INSTRUCTIONS TO FOLLOW
In the listing below, turn the lines from the one containing "#Description" through the one containing "Google Chrome Extention", both included, into a numbered list with blank lines omitted.
- - -
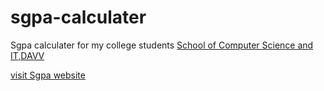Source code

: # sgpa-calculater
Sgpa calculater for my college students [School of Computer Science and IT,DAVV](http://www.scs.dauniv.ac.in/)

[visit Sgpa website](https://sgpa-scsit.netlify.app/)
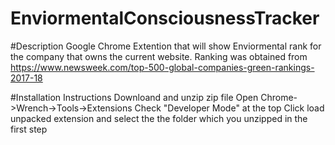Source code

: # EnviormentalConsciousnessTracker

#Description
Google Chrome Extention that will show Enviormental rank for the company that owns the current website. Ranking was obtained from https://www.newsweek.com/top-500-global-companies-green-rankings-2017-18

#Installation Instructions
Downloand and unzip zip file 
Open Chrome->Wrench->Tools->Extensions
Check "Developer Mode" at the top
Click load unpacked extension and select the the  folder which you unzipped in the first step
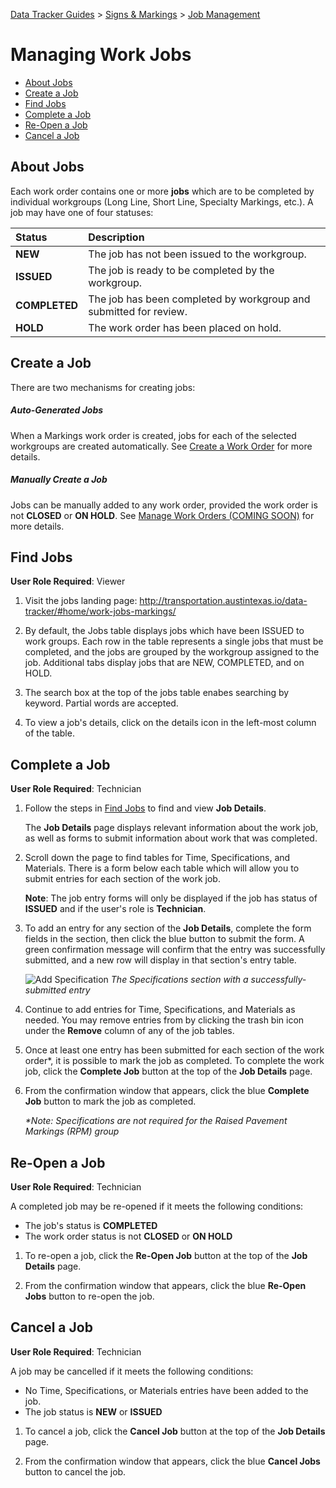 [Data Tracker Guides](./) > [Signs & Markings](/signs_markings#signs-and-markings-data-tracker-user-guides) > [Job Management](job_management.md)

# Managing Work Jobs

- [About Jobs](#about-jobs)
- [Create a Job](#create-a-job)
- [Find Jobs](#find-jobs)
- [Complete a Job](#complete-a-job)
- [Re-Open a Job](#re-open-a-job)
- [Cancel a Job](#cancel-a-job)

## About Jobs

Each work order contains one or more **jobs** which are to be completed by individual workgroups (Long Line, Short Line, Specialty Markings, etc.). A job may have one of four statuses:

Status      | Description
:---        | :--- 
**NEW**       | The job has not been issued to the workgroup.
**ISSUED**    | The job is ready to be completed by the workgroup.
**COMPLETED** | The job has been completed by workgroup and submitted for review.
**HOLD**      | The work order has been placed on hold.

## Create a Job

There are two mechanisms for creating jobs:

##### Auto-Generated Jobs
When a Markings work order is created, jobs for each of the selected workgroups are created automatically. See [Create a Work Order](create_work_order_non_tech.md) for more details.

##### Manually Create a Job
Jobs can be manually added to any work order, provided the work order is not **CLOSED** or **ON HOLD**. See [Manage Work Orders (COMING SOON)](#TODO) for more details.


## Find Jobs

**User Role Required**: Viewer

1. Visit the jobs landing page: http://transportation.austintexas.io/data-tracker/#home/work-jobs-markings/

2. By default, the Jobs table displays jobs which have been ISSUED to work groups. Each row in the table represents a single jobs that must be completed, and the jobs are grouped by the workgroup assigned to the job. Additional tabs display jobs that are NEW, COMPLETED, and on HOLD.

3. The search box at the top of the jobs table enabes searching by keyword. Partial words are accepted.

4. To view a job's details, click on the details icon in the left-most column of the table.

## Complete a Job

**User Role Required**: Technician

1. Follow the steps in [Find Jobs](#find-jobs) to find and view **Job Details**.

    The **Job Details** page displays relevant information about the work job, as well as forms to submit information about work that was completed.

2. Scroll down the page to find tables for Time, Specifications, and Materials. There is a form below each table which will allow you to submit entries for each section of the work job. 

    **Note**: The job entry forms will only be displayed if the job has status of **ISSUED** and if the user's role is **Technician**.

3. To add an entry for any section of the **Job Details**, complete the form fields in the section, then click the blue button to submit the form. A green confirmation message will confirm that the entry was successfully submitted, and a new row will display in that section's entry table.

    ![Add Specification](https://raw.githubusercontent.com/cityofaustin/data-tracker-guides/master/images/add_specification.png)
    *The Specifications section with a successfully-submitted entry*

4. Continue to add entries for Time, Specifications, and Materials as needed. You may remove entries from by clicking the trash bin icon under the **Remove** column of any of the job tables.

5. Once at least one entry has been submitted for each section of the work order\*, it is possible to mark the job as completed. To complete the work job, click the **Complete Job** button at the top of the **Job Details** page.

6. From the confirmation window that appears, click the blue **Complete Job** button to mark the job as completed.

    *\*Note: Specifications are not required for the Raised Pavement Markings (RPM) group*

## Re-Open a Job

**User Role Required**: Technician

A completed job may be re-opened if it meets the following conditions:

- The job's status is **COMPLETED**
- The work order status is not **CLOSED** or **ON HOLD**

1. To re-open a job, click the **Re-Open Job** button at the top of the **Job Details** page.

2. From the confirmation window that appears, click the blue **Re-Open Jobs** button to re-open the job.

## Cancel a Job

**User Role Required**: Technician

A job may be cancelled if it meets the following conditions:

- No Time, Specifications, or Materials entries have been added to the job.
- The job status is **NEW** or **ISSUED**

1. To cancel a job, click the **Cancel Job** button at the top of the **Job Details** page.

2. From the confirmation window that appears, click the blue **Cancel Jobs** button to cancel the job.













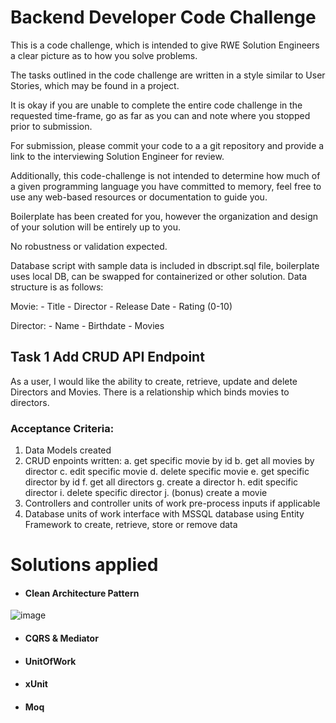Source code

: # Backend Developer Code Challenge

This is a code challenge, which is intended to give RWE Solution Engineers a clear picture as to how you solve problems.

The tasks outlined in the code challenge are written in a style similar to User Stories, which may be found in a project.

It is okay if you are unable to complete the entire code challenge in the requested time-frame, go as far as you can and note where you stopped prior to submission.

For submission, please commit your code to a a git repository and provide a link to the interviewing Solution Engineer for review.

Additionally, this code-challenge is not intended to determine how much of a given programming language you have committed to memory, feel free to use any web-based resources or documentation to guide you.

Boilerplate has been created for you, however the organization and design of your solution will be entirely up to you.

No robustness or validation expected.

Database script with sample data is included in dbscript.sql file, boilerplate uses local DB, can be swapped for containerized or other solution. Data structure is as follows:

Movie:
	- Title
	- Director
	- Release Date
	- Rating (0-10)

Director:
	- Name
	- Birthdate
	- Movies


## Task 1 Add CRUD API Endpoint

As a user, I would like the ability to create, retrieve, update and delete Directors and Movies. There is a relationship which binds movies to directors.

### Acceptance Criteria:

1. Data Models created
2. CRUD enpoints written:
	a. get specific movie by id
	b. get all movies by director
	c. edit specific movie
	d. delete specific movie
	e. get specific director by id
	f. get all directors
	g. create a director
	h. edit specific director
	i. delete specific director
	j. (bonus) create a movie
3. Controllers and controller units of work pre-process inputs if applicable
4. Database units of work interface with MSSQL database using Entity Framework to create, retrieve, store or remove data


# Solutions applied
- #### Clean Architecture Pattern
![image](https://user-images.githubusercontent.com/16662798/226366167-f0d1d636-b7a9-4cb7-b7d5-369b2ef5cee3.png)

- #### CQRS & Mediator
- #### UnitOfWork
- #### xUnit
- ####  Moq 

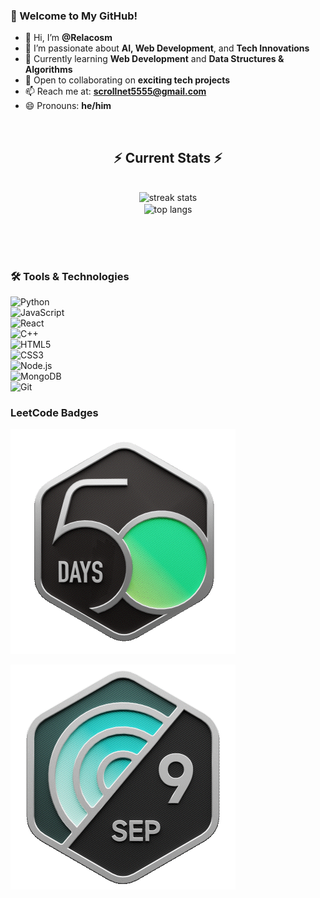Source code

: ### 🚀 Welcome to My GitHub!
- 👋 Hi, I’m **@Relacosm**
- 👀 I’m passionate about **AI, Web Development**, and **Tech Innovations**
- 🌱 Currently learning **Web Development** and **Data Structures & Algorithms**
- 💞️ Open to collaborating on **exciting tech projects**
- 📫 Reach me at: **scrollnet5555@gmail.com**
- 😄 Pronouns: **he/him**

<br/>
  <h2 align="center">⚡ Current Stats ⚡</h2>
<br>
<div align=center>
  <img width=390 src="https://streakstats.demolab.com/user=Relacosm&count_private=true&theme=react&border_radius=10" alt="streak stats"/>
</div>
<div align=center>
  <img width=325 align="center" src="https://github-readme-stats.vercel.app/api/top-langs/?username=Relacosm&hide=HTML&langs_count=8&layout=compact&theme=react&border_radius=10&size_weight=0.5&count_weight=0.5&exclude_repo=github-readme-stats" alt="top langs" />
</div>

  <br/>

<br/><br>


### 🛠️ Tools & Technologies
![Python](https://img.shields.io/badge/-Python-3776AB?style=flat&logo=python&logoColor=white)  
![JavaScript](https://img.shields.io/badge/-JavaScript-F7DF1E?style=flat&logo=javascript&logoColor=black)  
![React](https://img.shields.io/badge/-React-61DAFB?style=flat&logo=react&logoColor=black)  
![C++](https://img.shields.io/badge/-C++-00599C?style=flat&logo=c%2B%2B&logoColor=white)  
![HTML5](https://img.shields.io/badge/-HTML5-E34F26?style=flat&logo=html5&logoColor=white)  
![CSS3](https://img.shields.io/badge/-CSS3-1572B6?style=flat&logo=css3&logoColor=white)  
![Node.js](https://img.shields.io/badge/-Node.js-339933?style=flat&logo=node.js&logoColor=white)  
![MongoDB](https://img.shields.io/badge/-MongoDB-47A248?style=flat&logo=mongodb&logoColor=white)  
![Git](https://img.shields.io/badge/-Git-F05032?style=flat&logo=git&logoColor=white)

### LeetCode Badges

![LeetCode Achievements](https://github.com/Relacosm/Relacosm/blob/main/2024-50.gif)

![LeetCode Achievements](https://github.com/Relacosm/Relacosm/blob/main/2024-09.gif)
- - -
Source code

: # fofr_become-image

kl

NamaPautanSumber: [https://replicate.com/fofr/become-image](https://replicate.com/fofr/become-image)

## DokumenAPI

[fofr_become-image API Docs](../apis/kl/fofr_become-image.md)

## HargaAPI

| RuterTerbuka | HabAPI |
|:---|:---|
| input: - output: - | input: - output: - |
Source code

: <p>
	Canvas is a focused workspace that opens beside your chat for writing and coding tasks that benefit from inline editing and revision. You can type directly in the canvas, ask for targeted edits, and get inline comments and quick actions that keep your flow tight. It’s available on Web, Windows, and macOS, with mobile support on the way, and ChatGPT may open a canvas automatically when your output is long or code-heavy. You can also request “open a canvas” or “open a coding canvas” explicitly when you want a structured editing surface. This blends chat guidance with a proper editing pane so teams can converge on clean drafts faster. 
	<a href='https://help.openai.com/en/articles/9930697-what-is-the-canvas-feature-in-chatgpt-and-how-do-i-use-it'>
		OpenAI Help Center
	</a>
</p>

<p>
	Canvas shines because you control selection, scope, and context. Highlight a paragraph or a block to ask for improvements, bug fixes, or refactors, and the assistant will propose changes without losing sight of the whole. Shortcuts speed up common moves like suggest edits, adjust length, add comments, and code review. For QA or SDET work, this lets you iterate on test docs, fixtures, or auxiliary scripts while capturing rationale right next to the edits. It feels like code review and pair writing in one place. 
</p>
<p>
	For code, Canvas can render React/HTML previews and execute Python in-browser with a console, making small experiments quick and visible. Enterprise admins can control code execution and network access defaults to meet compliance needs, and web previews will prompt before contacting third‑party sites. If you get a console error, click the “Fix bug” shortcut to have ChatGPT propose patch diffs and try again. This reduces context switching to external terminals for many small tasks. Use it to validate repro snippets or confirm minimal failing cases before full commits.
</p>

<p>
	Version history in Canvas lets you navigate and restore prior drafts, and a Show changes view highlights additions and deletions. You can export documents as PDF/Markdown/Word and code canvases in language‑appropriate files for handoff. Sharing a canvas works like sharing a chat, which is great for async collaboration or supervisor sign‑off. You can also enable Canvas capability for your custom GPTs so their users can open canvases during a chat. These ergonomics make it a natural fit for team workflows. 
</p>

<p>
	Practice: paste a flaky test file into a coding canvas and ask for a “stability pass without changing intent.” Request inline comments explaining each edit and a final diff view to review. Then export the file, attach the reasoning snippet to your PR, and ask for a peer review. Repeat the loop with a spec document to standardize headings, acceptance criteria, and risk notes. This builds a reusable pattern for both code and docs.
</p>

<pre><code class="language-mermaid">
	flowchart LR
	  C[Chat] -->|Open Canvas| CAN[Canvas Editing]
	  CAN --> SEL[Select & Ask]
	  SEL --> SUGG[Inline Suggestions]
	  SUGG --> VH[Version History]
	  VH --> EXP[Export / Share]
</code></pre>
- - -
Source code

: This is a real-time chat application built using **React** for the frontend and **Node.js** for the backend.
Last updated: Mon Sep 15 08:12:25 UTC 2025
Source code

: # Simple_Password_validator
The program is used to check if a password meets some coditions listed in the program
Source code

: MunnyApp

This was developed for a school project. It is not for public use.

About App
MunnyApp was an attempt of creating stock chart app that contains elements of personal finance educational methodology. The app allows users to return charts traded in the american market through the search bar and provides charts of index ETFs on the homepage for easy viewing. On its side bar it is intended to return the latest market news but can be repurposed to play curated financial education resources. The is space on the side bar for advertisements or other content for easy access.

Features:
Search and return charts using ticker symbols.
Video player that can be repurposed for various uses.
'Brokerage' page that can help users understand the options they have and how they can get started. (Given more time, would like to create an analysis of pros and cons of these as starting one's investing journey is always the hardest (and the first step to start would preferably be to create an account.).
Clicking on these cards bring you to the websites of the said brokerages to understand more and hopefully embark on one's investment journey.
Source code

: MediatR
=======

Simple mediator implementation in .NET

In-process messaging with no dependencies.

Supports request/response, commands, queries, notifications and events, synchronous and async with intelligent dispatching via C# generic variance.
- - -
ANSWER TO THE EXERCISE
1. #Description
2. Google Chrome Extention that will show Enviormental rank for the company that owns the current website. Ranking was obtained from https://www.newsweek.com/top-500-global-companies-green-rankings-2017-18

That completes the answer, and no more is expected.